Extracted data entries
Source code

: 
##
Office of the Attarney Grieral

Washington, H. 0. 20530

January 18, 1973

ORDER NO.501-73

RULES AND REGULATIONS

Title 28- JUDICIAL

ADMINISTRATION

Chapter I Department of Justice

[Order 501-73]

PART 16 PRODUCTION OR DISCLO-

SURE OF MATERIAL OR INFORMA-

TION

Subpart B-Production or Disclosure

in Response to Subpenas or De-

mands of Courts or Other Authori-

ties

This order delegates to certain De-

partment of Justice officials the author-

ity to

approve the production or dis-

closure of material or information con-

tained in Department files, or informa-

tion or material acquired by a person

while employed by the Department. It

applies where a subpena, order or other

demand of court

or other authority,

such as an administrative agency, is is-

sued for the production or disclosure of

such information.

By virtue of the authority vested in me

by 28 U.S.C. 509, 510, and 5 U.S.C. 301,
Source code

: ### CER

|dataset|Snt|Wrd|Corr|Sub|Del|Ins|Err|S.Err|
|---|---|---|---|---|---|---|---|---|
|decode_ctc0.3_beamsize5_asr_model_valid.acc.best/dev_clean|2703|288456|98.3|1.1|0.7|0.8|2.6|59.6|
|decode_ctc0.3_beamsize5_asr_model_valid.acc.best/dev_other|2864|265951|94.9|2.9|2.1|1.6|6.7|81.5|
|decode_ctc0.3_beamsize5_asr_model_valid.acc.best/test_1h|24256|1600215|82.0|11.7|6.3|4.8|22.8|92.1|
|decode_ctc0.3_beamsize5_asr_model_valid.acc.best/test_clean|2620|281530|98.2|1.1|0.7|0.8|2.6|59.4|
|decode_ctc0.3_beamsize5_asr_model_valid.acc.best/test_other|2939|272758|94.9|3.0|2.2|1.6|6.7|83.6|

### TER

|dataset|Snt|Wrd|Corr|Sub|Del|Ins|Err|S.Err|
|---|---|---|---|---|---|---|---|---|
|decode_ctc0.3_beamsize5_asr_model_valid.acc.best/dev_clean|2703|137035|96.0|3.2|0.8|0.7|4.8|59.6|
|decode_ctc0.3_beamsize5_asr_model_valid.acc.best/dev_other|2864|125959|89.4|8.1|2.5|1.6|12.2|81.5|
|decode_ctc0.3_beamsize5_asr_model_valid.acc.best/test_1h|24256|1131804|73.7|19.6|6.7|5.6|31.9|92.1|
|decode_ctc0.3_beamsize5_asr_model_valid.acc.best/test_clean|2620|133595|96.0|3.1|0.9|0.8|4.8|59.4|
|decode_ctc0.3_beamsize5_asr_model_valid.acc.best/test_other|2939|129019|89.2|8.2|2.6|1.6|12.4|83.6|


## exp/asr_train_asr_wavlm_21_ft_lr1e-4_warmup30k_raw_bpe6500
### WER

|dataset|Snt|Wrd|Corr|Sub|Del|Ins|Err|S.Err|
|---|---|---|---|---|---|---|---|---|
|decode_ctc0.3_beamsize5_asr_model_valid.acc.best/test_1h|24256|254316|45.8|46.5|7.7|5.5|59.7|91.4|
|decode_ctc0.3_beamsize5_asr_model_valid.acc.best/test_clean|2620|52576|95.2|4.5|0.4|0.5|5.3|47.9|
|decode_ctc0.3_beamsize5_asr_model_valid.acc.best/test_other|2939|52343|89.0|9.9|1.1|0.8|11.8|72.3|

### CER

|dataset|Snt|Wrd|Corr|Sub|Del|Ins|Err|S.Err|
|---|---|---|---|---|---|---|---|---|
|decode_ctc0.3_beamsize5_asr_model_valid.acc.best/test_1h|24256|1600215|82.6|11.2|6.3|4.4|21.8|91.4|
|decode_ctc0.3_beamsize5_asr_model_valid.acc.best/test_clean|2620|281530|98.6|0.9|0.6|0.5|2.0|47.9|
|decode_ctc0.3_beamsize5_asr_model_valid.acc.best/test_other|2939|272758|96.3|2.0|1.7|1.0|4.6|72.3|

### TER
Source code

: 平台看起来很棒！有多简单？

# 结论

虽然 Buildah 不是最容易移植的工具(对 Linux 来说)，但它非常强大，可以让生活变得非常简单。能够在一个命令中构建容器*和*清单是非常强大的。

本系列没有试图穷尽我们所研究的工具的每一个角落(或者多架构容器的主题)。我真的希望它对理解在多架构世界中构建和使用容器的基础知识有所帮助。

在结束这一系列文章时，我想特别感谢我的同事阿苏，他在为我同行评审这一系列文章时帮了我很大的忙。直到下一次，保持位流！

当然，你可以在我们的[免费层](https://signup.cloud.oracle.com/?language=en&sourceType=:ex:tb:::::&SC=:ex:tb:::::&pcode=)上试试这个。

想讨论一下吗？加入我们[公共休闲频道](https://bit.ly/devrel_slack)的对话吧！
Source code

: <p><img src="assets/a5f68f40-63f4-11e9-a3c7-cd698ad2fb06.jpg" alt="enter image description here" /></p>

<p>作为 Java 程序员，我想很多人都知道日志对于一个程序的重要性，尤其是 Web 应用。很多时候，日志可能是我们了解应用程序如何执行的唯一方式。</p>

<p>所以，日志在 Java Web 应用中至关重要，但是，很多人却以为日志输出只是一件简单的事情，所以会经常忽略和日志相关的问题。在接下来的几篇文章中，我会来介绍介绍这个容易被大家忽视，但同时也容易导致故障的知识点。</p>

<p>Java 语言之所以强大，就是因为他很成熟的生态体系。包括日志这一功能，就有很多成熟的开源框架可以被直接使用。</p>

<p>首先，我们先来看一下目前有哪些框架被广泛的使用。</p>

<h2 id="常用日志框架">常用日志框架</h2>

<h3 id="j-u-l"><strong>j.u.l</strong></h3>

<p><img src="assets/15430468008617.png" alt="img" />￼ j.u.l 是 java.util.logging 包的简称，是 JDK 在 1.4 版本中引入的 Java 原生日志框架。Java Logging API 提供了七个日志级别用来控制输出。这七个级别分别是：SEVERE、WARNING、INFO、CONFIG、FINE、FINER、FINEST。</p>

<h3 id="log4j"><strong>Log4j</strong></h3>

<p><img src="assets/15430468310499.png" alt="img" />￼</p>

## Work required
Could you set out the lines above as a numbered list, from the very first line through the line containing "approve the production", both included, with blank lines omitted?

## Reply
1. Source code
2. : 
3. ##
4. Office of the Attarney Grieral
5. Washington, H. 0. 20530
6. January 18, 1973
7. ORDER NO.501-73
8. RULES AND REGULATIONS
9. Title 28- JUDICIAL
10. ADMINISTRATION
11. Chapter I Department of Justice
12. [Order 501-73]
13. PART 16 PRODUCTION OR DISCLO-
14. SURE OF MATERIAL OR INFORMA-
15. TION
16. Subpart B-Production or Disclosure
17. in Response to Subpenas or De-
18. mands of Courts or Other Authori-
19. ties
20. This order delegates to certain De-
21. partment of Justice officials the author-
22. ity to
23. approve the production or dis-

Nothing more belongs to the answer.